During the year after he died, I tried to understand some of what I had seen as it related t me and to other large people. It began to dawn on me that (a) a lot of people underestimate fat people, and (b) that doesn't have to stop a fat person from getting what they want, no matter what anyone thinks, or does, or says.
With that in mind, I picked up my manuscript again.
I did decide that my fat heroine would be able to dress better than I can afford to. One friend suggested she should be successful at some career. This was also difficult for me to imagine. Not so much the fat woman being a success part—it was the success being okay and not obnoxious part. Okay, so I have this little problem with authority. Finally, I decided to envision a fat woman who was a success in an empowering way for both herself and others.

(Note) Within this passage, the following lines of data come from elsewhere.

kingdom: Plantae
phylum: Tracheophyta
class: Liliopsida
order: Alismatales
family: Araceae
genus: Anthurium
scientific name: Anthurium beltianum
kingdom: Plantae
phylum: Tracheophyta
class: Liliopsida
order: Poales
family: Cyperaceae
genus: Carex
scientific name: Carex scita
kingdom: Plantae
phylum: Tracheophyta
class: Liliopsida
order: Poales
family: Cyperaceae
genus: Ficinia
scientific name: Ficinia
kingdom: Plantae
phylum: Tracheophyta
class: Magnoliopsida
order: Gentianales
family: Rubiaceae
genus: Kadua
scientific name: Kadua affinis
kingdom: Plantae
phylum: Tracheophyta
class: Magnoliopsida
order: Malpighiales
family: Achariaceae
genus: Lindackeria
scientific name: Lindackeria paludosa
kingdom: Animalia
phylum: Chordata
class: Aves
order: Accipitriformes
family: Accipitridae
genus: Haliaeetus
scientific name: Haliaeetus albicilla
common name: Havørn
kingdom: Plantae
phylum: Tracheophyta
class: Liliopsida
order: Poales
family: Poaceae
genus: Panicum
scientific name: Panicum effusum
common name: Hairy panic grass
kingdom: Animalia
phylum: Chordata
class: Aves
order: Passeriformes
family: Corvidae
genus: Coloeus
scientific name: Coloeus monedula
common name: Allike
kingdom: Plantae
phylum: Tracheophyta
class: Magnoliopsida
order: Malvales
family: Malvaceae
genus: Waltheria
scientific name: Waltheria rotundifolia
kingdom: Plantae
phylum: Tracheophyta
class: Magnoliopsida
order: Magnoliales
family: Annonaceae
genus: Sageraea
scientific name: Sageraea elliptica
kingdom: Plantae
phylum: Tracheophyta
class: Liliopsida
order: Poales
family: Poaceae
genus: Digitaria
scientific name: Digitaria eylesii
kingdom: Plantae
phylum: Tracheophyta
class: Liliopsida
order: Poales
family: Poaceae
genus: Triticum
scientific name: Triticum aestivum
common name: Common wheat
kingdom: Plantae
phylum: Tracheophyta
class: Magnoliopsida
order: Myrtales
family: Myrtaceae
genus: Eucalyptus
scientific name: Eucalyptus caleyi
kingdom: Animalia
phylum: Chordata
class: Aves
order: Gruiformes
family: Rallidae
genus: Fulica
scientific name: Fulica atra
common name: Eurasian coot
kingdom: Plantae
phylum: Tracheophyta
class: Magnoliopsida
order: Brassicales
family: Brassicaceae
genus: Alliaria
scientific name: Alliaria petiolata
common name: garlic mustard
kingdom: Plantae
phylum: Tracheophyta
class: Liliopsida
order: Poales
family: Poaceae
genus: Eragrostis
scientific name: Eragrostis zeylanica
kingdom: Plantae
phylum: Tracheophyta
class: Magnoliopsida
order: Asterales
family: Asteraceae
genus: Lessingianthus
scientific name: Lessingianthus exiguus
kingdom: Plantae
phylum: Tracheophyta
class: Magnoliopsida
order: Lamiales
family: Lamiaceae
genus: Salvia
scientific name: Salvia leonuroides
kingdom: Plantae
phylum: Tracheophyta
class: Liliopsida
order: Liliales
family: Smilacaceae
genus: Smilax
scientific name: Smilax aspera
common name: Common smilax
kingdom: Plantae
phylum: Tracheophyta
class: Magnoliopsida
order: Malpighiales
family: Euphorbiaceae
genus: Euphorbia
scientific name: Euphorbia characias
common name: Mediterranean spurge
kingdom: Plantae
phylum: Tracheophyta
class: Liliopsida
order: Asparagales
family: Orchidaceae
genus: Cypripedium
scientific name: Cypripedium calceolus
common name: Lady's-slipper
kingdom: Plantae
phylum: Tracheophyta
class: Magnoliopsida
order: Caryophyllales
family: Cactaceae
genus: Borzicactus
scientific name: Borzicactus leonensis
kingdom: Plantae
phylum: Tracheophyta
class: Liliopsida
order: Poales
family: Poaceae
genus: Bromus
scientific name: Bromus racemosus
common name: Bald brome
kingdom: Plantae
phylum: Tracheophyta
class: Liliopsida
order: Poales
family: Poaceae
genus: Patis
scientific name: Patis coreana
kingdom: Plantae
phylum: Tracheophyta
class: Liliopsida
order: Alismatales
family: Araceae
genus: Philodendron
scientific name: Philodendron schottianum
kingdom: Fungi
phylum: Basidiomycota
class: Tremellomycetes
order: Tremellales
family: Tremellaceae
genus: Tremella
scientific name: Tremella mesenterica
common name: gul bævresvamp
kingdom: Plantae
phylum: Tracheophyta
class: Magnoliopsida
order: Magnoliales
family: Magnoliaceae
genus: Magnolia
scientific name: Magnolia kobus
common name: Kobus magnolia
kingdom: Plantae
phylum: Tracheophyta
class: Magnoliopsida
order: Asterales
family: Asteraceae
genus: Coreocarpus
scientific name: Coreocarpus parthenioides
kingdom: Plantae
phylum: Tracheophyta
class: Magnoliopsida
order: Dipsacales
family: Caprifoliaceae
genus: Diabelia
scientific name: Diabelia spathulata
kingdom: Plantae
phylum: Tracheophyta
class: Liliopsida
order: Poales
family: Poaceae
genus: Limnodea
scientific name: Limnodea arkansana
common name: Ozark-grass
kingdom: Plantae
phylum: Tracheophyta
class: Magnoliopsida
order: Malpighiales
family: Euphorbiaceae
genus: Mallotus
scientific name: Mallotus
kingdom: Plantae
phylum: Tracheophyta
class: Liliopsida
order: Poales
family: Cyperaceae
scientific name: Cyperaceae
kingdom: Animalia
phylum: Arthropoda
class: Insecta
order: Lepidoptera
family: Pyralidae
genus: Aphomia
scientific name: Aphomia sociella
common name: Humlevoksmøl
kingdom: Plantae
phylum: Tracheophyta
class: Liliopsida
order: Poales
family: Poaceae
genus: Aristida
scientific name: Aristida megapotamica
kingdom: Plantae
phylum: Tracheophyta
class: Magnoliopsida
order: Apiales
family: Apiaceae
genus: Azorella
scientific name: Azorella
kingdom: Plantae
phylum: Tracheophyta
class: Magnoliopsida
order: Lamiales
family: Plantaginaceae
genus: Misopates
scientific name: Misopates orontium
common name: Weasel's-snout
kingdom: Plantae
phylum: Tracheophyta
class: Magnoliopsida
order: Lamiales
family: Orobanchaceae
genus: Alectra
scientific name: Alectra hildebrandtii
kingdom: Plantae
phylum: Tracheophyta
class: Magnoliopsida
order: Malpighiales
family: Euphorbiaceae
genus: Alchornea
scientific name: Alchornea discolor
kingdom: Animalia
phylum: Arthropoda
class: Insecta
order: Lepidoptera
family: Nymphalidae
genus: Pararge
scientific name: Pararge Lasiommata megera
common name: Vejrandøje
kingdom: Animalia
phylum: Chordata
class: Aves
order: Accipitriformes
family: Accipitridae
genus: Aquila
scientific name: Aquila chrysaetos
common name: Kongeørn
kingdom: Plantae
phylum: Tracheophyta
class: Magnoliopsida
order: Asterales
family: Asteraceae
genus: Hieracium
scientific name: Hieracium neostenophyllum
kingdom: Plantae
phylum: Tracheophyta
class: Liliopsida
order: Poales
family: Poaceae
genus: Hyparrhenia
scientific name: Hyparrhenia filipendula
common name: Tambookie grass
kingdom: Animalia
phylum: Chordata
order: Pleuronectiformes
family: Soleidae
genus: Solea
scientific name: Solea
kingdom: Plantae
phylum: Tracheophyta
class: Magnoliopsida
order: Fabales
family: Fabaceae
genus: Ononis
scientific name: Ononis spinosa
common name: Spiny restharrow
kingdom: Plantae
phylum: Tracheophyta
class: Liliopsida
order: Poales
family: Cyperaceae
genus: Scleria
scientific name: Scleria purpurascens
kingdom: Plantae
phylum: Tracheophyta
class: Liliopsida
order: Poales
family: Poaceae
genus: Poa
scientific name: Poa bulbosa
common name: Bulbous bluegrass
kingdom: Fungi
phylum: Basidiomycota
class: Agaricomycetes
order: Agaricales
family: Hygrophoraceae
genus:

There were other roadblocks to imagining this character. I wish I could tell you I first became effective, successful and well-dressed and then wrote about it. But hell, the fellow who created Superman probably never leaped a tall building in his life. Yet, I'd be willing to bet that he believed in truth, justice and the American Way. You do your best.
Eventually the character spoke to me. She told me how to start. "My name is Josephine Fuller and I've never weighed less than 200 pounds in my adult life-not counting the chip on my shoulder." Once I knew who she was, she could have adventures. Also I finally realized what I had wanted to say about onions was this: "A yellow onion is beautiful in its own round, tight skin. Why can't we let it shine as it is, and not try to turn it into a green onion?"
It took several years to know how to write that sentence.